1372
Characteristic Change of GeO2/Ge Interface by Hf-Post Metallization Annealing

Monday, 14 May 2018: 14:00
Room 307 (Washington State Convention Center)
H. Fujiwara, Y. Iwazaki, and T. Ueno (Faculty of Technology, Tokyo Univ. of Agri. and Tech.)
Si has been widely used as primary semiconductor materials for electronic device fabrication. Due to the limitation of its electrical properties such as electron and hole mobilities, however, Ge would be one of the candidates for future electronic device materials because of its higher mobilities of both carieers. In addition, since Ge is the same Group IV semiconductor as Si, and physical as well as chemical properties are very similar, it can be considered that the manufacturing process of Si semiconductor devices can be followed, and the introduction cost can be suppressed. However, since GeO2 which composed of Ge-O chemical bonds is known to have water solubility and it reacts with Ge substrates at high temperature, it is well known that GeO desorption occurs at GeO2/Ge interface during higher temperature annealing process as well as during oxidation process itself, which causes deterioration of device characteristics. In this research, we attempted to improve interface characteristics by depositing Hf on the GeO2/Ge structure and applying heat treatment (PMA: Post Metallization Annealing).

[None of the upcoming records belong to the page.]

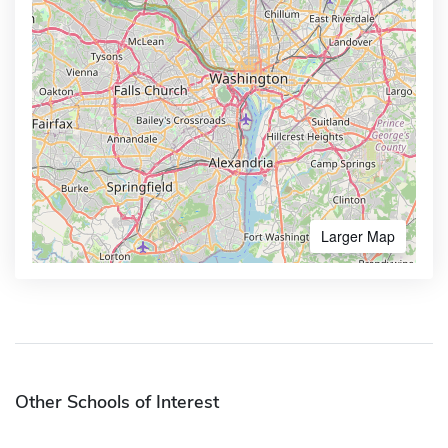
Larger Map
Other Schools of Interest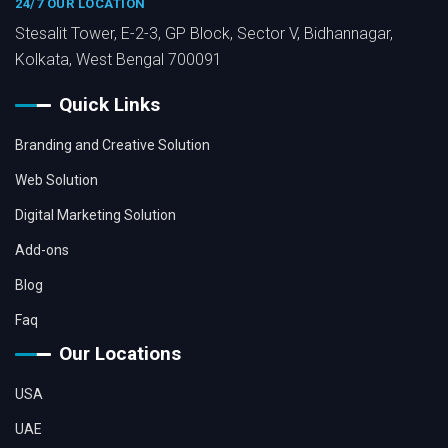
24/7 OUR LOCATION
Stesalit Tower, E-2-3, GP Block, Sector V, Bidhannagar,
Kolkata, West Bengal 700091
Quick Links
Branding and Creative Solution
Web Solution
Digital Marketing Solution
Add-ons
Blog
Faq
Our Locations
USA
UAE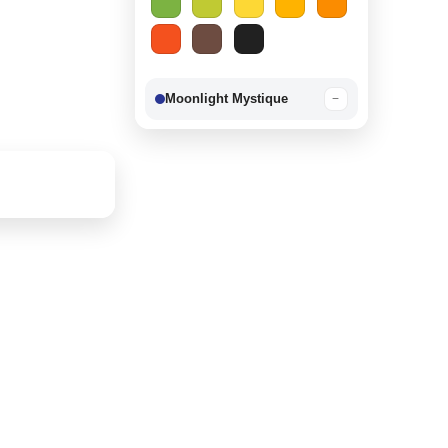
Moonlight Mystique
−
Berry Delight
−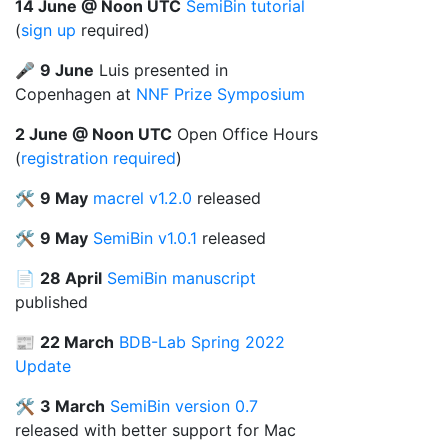
14 June @ Noon UTC
SemiBin tutorial
(
sign up
required)
🎤
9 June
Luis presented in
Copenhagen at
NNF Prize Symposium
2 June @ Noon UTC
Open Office Hours
(
registration required
)
🛠️
9 May
macrel v1.2.0
released
🛠️
9 May
SemiBin v1.0.1
released
📄
28 April
SemiBin manuscript
published
📰
22 March
BDB-Lab Spring 2022
Update
🛠️
3 March
SemiBin
version 0.7
released with better support for Mac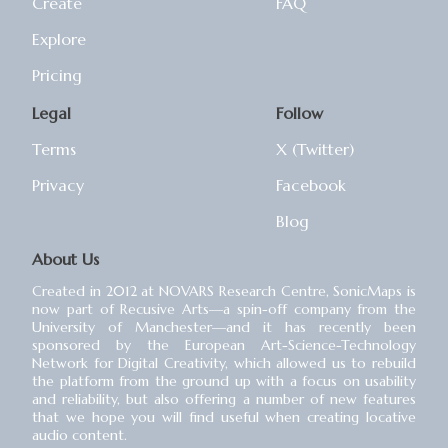
Create
FAQ
Explore
Pricing
Legal
Follow
Terms
X (Twitter)
Privacy
Facebook
Blog
About Us
Created in 2012 at NOVARS Research Centre, SonicMaps is
now part of Recusive Arts⁠—a spin-off company from the
University of Manchester⁠—and it has recently been
sponsored by the European Art-Science-Technology
Network for Digital Creativity, which allowed us to rebuild
the platform from the ground up with a focus on usability
and reliability, but also offering a number of new features
that we hope you will find useful when creating locative
audio content.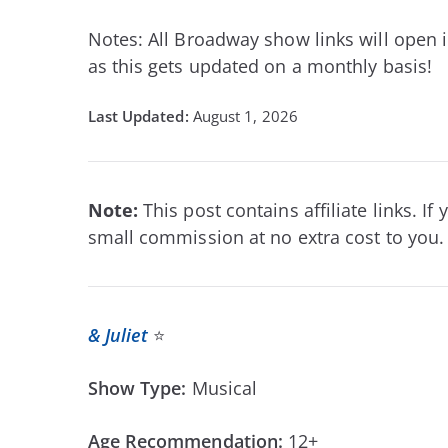
Notes: All Broadway show links will open i
as this gets updated on a monthly basis!
August 1, 2026
Note:
This post contains affiliate links. 
small commission at no extra cost to you. 
& Juliet
⭐
Show Type:
Musical
Age Recommendation:
12+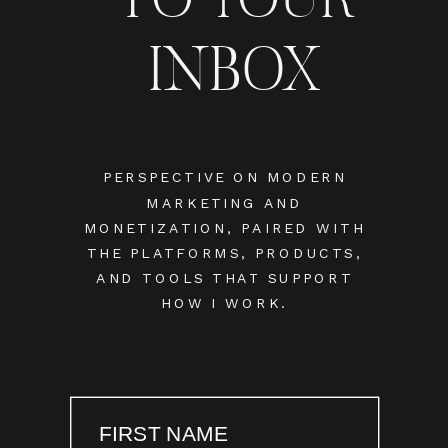
INBOX
PERSPECTIVE ON MODERN
MARKETING AND
MONETIZATION, PAIRED WITH
THE PLATFORMS, PRODUCTS,
AND TOOLS THAT SUPPORT
HOW I WORK.
FIRST NAME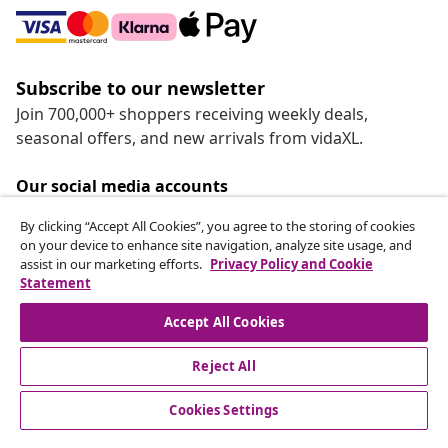
Subscribe to our newsletter
Join 700,000+ shoppers receiving weekly deals,
seasonal offers, and new arrivals from vidaXL.
Our social media accounts
By clicking “Accept All Cookies”, you agree to the storing of cookies
on your device to enhance site navigation, analyze site usage, and
assist in our marketing efforts.
Privacy Policy and Cookie
Statement
Customer Service
Accept All Cookies
vidaXL
Reject All
Cookies Settings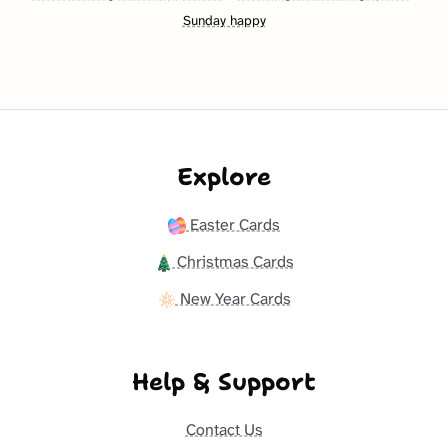
Sunday happy
Explore
Easter Cards
Christmas Cards
New Year Cards
Help & Support
Contact Us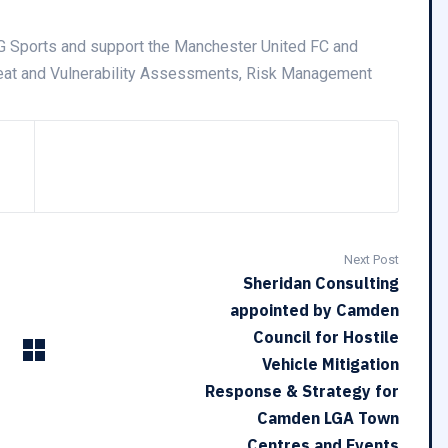
G Sports and support the Manchester United FC and
hreat and Vulnerability Assessments, Risk Management
Next Post
Sheridan Consulting
appointed by Camden
Council for Hostile
Vehicle Mitigation
Response & Strategy for
Camden LGA Town
Centres and Events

P-type and n-type Ge (100) substrates were cleaned with acetone and ethanol, and native oxide films were removed with dilute-HF dip. GeO2/Ge structure with film thickness of about 20 nm was prepared by thermal oxidation at 500 °C for 30 minutes. A thin metal Hf film was deposited by the sputtering method, and heat treatment was performed at 300 °C for 20 minutes. As the electrode for electrical characteristics measurements, Al films were deposited by vapor deposition, and the interface characteristics and insulating property was evaluated by C-V, TDS and I-V measurement.

From C-V characteristics of GeO2 on both n-type and p-type Ge substrates with the measurement frequency of 1MHz, the injection type hysteresis, which means the existence of hole trap site in the GeO2 films adjacent to the GeO2/Ge interface, was observed in samples without PMA. By applying Hf-PMA, the hysteresis width has been drastically decreased. For C-V characteristics with changing the frequency of small AC signal during the measurements, on the other hand, less frequency dispersion can be seen from GeO2/n-Ge structure than that from GeO2/p-Ge samples. The difference of the calculated values of Dit distribution between GeO2/n-Ge and GeO2/p-Ge would be mainly due to the asymmetry of the Dit distribution in the bandgap of Ge, which is caused by the GeO desorption during the thermal oxidation at the GeO2/Ge interface. In fact, it is clearly shown that the decrease ratio in Dit value by the PMA process are almost the same between GeO2/n-Ge and GeO2/p-Ge.

From the TDS measurement, GeO desorption starts below 500 °C in samples without PMA, whereas two steps desorption can been seen in that with PMA. Especially, the desorption with higher temperature range start above 600 °C This indicates that it took more energy to release GeO, a slight amount of Hf buried the GeO2 film desorpted GeO by Hf-PMA and the bonding of Ge-O became stronger.

From the I-V measurement, we found that the leakage current was reduced and insulating property was improved by applying PMA. The insulating characteristics are more improved at positive bias for p-type and negative bias for n-type. This cause the band barrier of Metal/Oxide was more strengthened, the electron and the hole could not exceed the band barrier. Strengthening the Ge-O bond by applying PMA, the band barrier is also strengthened, and we consider that the leakage current is reduced.

It was confirmed that Hf-PMA is effective for both types of Ge substrate as a solution to reduce the Dit values due to the GeO desorption during the oxidation process at the GeO2/Ge interface. For further thinning in the future, it is necessary to optimize the deposition amount of Hf and the PMA temperature and time.